## Task description
The material below contains a line with "adaptándose a la competición y mejorando cada" and a line with "los resultados. Además, tenemos". Copy exactly those two lines and all lines between them.

↓

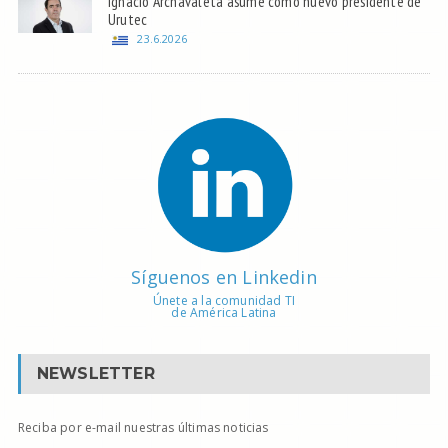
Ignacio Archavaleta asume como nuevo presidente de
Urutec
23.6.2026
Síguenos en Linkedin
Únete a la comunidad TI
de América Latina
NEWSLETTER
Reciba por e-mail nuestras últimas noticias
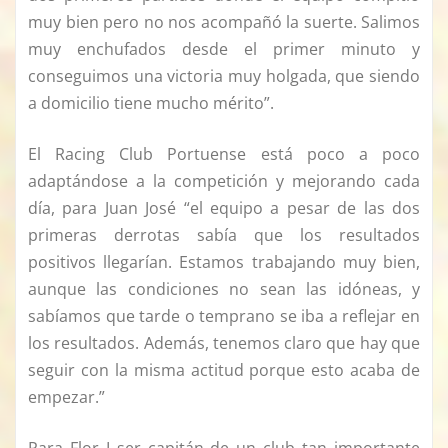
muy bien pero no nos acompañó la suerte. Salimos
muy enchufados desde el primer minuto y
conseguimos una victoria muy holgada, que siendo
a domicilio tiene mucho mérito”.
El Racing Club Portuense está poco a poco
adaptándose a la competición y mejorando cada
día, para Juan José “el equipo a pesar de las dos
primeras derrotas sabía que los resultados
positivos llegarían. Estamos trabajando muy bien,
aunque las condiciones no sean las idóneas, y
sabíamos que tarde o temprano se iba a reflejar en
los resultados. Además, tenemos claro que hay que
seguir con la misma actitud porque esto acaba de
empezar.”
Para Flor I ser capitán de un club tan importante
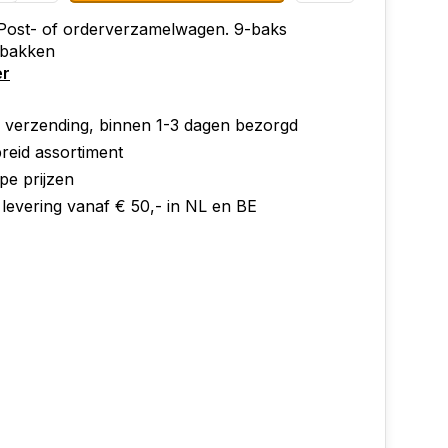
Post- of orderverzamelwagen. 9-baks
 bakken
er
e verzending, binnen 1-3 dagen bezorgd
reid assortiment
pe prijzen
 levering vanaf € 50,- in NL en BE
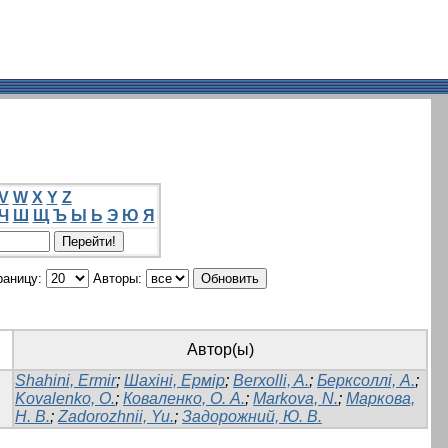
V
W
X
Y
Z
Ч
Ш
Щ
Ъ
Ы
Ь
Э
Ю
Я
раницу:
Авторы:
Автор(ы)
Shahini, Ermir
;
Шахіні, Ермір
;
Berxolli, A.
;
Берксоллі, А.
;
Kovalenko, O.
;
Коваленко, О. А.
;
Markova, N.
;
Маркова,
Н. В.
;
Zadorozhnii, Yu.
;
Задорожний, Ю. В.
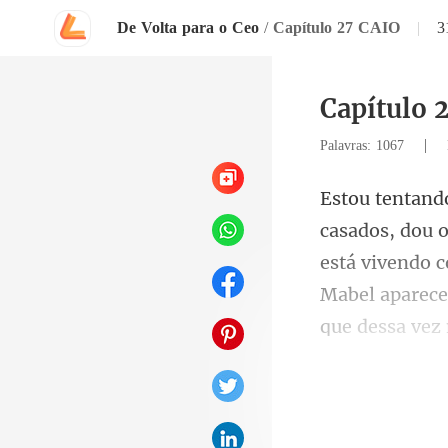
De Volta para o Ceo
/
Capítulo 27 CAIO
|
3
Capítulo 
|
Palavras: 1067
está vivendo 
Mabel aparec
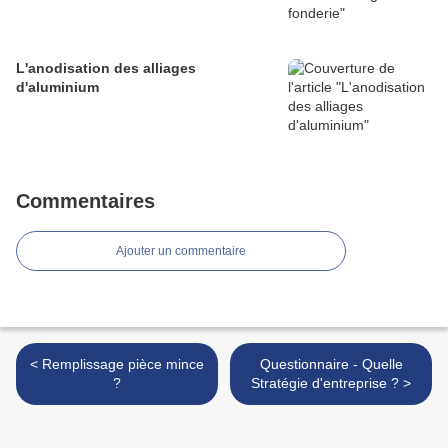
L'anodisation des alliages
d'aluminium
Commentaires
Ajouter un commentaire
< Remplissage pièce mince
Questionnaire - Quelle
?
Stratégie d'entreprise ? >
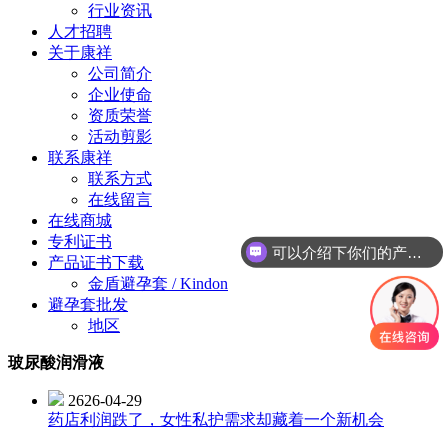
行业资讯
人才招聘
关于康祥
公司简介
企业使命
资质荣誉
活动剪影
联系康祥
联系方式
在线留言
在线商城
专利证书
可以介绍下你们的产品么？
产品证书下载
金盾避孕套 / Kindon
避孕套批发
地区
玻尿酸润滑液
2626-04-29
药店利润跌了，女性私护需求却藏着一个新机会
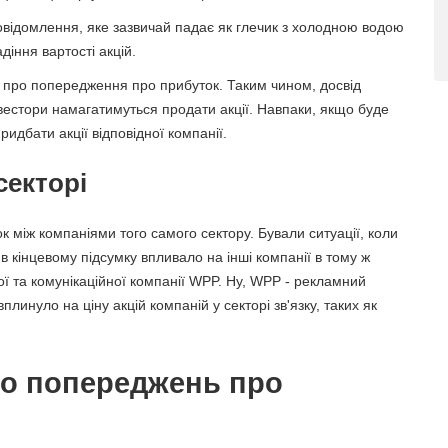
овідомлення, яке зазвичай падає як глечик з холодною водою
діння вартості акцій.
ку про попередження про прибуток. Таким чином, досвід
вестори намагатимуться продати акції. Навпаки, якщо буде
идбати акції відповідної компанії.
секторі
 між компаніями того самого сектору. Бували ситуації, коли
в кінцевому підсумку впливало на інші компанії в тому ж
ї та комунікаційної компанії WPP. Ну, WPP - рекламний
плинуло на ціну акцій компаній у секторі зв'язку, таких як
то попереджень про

↑

## Solution below
adaptándose a la competición y mejorando cada
día, para Juan José “el equipo a pesar de las dos
primeras derrotas sabía que los resultados
positivos llegarían. Estamos trabajando muy bien,
aunque las condiciones no sean las idóneas, y
sabíamos que tarde o temprano se iba a reflejar en
los resultados. Además, tenemos claro que hay que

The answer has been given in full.